Emmanuel Macron l’a découvert à ses dépens. Au terme d’une visite surprise au Saint-Sépulcre, suivie d’une déambulation dans la vieille ville de Jérusalem, le président de la République a fini par rejoindre Sainte-Anne. Avec plusieurs heures de retard. Et fort d’avoir mis la sécurité israélienne sur les dents – les autorités locales n’apprécient guère l’improvisation. A son arrivée, il a immédiatement reconnu avoir « bien évidemment une pensée » pour Jacques Chirac, qui avait emprunté ce même parcours en 1996. « On a tous, en souvenir, des scènes très vivantes de notre imaginaire français. […] Il y avait, aussi, des malentendus qui avaient été liés à cette visite… J’espère qu’ils seront levés. Et que (ma venue) permettra de les dissiper », a-t-il lancé.

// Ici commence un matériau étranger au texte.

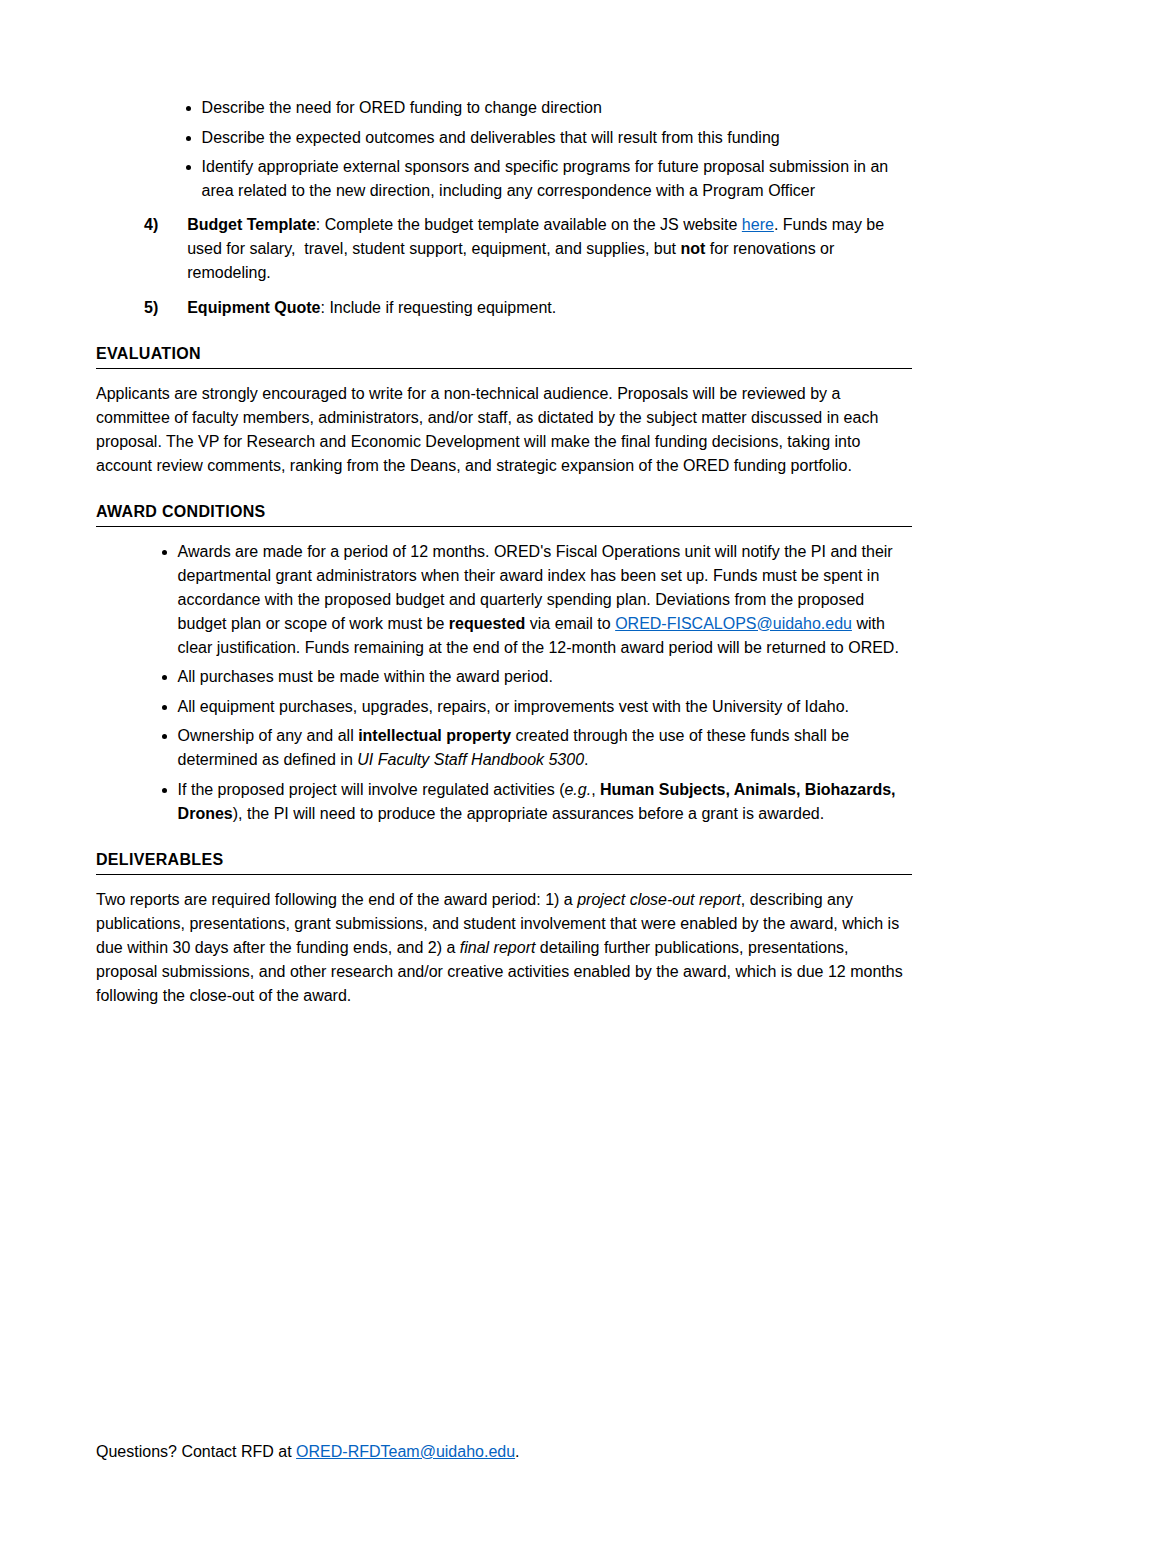Describe the need for ORED funding to change direction
Describe the expected outcomes and deliverables that will result from this funding
Identify appropriate external sponsors and specific programs for future proposal submission in an area related to the new direction, including any correspondence with a Program Officer
4) Budget Template: Complete the budget template available on the JS website here. Funds may be used for salary, travel, student support, equipment, and supplies, but not for renovations or remodeling.
5) Equipment Quote: Include if requesting equipment.
Evaluation
Applicants are strongly encouraged to write for a non-technical audience. Proposals will be reviewed by a committee of faculty members, administrators, and/or staff, as dictated by the subject matter discussed in each proposal. The VP for Research and Economic Development will make the final funding decisions, taking into account review comments, ranking from the Deans, and strategic expansion of the ORED funding portfolio.
Award Conditions
Awards are made for a period of 12 months. ORED's Fiscal Operations unit will notify the PI and their departmental grant administrators when their award index has been set up. Funds must be spent in accordance with the proposed budget and quarterly spending plan. Deviations from the proposed budget plan or scope of work must be requested via email to ORED-FISCALOPS@uidaho.edu with clear justification. Funds remaining at the end of the 12-month award period will be returned to ORED.
All purchases must be made within the award period.
All equipment purchases, upgrades, repairs, or improvements vest with the University of Idaho.
Ownership of any and all intellectual property created through the use of these funds shall be determined as defined in UI Faculty Staff Handbook 5300.
If the proposed project will involve regulated activities (e.g., Human Subjects, Animals, Biohazards, Drones), the PI will need to produce the appropriate assurances before a grant is awarded.
Deliverables
Two reports are required following the end of the award period: 1) a project close-out report, describing any publications, presentations, grant submissions, and student involvement that were enabled by the award, which is due within 30 days after the funding ends, and 2) a final report detailing further publications, presentations, proposal submissions, and other research and/or creative activities enabled by the award, which is due 12 months following the close-out of the award.
Questions? Contact RFD at ORED-RFDTeam@uidaho.edu.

L’allusion du chef de l’Etat est claire : il fait référence à l’altercation, restée célèbre, de son défunt prédécesseur avec les autorités israéliennes. « Do you want me to go back to my plane ? », avait-il pesté auprès des forces de sécurité locales, jugées excessivement interventionnistes à son endroit. Comme un clin d’oeil du destin, Emmanuel Macron s’est retrouvé, quelques secondes à peine après son arrivée, dans une situation similaire à celle de Jacques Chirac. Voyant les forces de sécurité israélienne se mettre en position pour sécuriser l’intérieur de la bâtisse, le président a tout de suite prévenu un responsable : « Vous savez bien que ça ne marche pas comme ça, et je le dis avec beaucoup d’amitié pour vous… Parce que je crois que ça a toujours été comme ça ». « Il y a des règles, les amis. On va les respecter […] Il faut que les choses se passent aussi calmement qu’elles se passent depuis ce matin. Je ne suis pas en danger à l’intérieur. Donc ne faites pas de choses qui sont de la provocation », a-t-il martelé.
«Go outside !»
Face à l’insistance de son interlocuteur, il a coupé court : « Je suis président de la République française, c’est moi qui décide ». Puis il a tenté de s’engouffrer dans le domaine de Sainte-Anne. S’en est suivie une très vive altercation entre les services de sécurité Français et Israélien, qui se sont disputé la sécurisation des lieux. « C’est pas une bonne idée. C’est pas une bonne idée… », a-t-il prudemment tenté dans un premier temps. Avant d’élever la voix. « On sort. Allez. Pas ça avec moi. Pas ça avec moi. Tout le monde sort. Tout de suite », a-t-il exigé. « Il y a toutes les télés… », lui a alors glissé le député UDI des Français de l’étranger, Meyer Habib, en l’invitant à calmer le jeu. Mais il était déjà trop tard, pour Emmanuel Macron.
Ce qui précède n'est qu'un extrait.